**Work request:**
Of the lines listed below, return exactly those that run from the line containing "localized in 25+" through the line containing "info@campbellcompanies.com", both included.
☆ ☆ ☆
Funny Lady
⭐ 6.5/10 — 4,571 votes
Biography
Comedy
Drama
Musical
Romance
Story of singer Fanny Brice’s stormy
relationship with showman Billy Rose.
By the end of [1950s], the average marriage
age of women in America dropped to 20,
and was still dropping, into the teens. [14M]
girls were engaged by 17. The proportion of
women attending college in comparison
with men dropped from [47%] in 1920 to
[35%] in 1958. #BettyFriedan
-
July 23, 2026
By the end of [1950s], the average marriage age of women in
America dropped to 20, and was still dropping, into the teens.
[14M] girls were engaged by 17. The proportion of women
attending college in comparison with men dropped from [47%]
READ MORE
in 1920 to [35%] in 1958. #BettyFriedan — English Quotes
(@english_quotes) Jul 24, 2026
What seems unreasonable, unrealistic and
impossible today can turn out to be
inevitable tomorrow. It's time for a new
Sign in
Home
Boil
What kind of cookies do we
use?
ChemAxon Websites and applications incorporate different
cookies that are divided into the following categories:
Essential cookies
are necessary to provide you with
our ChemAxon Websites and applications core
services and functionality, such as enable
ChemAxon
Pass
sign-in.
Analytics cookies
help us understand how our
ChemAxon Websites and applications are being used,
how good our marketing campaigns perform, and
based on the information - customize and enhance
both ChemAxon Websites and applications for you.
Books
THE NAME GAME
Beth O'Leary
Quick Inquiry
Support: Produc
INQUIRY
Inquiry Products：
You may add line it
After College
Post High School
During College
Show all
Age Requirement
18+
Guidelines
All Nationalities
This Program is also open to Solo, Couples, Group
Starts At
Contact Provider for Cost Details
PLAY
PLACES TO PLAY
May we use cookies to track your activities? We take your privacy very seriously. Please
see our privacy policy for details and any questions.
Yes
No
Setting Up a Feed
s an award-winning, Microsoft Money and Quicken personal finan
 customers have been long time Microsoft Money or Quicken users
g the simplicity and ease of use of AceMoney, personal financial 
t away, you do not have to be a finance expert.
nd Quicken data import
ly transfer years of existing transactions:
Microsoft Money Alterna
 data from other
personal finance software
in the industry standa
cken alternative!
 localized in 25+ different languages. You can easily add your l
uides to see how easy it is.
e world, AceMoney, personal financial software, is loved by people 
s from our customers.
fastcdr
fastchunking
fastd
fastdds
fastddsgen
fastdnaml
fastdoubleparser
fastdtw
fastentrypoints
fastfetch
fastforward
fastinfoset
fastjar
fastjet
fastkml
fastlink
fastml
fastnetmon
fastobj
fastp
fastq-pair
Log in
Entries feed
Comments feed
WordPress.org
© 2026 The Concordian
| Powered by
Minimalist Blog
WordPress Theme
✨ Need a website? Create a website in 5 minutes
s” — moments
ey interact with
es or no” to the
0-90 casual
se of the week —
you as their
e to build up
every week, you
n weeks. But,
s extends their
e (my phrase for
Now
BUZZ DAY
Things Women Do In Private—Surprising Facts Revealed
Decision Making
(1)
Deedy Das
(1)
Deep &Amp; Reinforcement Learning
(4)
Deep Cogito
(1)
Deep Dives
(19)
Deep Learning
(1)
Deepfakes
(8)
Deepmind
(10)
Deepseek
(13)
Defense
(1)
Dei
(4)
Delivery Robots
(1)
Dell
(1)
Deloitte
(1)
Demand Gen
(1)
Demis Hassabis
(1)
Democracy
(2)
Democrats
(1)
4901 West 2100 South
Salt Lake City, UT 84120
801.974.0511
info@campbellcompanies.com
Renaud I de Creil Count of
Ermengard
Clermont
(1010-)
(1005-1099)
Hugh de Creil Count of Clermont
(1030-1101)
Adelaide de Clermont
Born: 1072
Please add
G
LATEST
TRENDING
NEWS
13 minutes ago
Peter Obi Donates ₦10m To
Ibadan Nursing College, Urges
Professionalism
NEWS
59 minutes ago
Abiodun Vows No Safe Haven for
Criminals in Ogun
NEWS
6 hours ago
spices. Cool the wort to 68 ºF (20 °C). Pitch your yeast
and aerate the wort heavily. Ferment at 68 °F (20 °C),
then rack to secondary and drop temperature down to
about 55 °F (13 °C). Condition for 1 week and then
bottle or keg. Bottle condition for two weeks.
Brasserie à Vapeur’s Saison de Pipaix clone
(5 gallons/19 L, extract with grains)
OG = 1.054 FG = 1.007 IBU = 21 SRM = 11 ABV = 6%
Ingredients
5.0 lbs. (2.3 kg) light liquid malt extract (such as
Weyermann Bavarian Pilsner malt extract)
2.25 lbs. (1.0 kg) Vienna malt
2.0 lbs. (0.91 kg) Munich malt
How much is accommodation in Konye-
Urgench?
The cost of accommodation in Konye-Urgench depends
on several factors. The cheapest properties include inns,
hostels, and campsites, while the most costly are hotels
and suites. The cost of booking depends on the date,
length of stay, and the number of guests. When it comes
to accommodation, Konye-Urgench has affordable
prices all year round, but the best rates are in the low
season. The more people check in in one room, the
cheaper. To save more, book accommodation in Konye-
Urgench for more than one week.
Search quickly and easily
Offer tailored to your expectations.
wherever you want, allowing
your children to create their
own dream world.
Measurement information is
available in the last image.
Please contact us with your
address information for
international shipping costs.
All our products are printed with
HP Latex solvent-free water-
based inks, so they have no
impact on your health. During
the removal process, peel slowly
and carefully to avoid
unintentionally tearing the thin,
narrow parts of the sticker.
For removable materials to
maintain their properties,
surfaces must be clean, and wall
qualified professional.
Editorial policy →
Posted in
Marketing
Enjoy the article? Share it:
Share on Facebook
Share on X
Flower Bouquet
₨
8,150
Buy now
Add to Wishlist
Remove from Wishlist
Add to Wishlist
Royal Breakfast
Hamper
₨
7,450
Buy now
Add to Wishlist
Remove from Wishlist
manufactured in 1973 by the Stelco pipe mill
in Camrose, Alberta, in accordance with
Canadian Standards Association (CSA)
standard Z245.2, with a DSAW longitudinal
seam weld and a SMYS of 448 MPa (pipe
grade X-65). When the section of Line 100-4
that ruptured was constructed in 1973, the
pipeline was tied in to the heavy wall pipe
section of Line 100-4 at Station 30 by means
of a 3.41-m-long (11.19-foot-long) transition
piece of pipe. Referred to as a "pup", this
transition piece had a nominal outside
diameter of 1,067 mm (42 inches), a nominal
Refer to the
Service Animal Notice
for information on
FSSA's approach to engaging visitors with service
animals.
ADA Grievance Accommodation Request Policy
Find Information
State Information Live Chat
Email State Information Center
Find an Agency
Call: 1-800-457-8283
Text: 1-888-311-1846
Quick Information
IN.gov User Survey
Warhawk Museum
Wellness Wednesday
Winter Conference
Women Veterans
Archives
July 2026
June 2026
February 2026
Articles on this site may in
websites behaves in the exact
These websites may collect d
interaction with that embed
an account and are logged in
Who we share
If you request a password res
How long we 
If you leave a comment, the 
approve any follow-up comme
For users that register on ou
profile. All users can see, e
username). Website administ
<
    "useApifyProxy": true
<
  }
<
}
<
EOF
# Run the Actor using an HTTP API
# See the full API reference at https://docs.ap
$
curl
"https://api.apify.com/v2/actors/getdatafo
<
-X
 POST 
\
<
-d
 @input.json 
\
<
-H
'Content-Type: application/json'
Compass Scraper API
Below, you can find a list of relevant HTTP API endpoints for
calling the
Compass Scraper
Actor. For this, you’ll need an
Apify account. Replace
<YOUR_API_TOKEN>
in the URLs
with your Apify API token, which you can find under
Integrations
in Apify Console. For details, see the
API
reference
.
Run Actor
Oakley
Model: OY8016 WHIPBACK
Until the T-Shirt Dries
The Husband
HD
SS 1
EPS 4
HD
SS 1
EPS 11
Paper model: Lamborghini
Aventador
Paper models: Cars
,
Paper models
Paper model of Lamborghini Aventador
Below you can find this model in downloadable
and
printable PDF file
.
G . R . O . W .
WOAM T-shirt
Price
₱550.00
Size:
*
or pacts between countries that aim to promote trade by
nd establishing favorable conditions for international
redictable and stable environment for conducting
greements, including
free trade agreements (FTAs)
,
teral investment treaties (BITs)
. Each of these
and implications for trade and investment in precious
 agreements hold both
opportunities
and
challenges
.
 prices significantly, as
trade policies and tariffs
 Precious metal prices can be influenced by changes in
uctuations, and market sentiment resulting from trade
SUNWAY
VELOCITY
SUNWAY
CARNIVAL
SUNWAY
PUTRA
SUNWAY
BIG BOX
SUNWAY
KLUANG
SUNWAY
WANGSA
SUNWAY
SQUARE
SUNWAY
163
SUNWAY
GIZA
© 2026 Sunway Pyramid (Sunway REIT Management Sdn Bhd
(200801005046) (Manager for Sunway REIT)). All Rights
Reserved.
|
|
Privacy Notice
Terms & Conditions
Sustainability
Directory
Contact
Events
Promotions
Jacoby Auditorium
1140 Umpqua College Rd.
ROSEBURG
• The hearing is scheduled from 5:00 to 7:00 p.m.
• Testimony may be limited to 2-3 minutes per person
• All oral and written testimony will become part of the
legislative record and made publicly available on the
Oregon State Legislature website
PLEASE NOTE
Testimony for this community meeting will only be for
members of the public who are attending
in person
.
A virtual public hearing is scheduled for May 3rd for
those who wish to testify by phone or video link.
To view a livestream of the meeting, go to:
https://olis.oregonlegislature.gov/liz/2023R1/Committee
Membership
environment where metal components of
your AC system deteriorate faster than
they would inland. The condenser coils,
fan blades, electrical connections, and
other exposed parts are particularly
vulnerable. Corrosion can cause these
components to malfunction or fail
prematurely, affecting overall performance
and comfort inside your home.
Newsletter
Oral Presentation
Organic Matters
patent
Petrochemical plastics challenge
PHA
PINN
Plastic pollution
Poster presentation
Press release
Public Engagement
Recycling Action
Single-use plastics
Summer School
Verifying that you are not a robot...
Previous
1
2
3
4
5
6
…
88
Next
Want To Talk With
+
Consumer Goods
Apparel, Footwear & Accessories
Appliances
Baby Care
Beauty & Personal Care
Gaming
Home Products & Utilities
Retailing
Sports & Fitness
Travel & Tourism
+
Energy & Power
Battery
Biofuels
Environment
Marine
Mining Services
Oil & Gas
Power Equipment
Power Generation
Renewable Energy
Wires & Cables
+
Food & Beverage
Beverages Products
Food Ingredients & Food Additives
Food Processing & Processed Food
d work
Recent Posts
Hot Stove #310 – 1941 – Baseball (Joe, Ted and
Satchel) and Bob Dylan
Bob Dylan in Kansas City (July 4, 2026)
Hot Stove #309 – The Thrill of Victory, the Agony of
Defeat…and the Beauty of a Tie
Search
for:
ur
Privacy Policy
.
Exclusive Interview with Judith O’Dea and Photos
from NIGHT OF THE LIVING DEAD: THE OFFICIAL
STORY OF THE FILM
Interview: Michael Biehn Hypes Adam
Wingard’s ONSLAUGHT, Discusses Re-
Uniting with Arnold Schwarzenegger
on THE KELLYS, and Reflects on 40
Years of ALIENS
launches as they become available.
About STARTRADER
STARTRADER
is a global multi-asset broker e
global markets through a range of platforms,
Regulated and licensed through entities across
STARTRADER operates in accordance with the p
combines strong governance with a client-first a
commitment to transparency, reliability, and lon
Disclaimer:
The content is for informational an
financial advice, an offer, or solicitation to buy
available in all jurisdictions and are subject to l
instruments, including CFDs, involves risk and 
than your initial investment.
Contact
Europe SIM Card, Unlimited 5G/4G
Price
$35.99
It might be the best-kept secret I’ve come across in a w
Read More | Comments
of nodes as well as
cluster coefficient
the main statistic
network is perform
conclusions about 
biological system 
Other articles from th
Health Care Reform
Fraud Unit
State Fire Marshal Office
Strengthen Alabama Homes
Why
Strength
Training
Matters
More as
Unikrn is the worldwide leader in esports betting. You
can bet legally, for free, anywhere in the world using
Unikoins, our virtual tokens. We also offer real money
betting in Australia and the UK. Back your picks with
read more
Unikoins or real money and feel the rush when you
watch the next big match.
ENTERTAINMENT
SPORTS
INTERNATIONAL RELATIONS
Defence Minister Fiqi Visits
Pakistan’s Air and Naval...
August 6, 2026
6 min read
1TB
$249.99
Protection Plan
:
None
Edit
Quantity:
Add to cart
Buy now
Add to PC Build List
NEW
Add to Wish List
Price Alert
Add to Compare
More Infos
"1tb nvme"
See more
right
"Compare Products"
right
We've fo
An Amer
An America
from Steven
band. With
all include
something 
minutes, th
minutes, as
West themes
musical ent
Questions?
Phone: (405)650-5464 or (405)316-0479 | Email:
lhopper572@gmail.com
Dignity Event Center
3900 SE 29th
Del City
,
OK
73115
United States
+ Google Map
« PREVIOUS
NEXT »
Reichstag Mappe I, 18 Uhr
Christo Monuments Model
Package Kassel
☆ ☆ ☆
**Result of the exercise:**
 localized in 25+ different languages. You can easily add your l
uides to see how easy it is.
e world, AceMoney, personal financial software, is loved by people 
s from our customers.
fastcdr
fastchunking
fastd
fastdds
fastddsgen
fastdnaml
fastdoubleparser
fastdtw
fastentrypoints
fastfetch
fastforward
fastinfoset
fastjar
fastjet
fastkml
fastlink
fastml
fastnetmon
fastobj
fastp
fastq-pair
Log in
Entries feed
Comments feed
WordPress.org
© 2026 The Concordian
| Powered by
Minimalist Blog
WordPress Theme
✨ Need a website? Create a website in 5 minutes
s” — moments
ey interact with
es or no” to the
0-90 casual
se of the week —
you as their
e to build up
every week, you
n weeks. But,
s extends their
e (my phrase for
Now
BUZZ DAY
Things Women Do In Private—Surprising Facts Revealed
Decision Making
(1)
Deedy Das
(1)
Deep &Amp; Reinforcement Learning
(4)
Deep Cogito
(1)
Deep Dives
(19)
Deep Learning
(1)
Deepfakes
(8)
Deepmind
(10)
Deepseek
(13)
Defense
(1)
Dei
(4)
Delivery Robots
(1)
Dell
(1)
Deloitte
(1)
Demand Gen
(1)
Demis Hassabis
(1)
Democracy
(2)
Democrats
(1)
4901 West 2100 South
Salt Lake City, UT 84120
801.974.0511
info@campbellcompanies.com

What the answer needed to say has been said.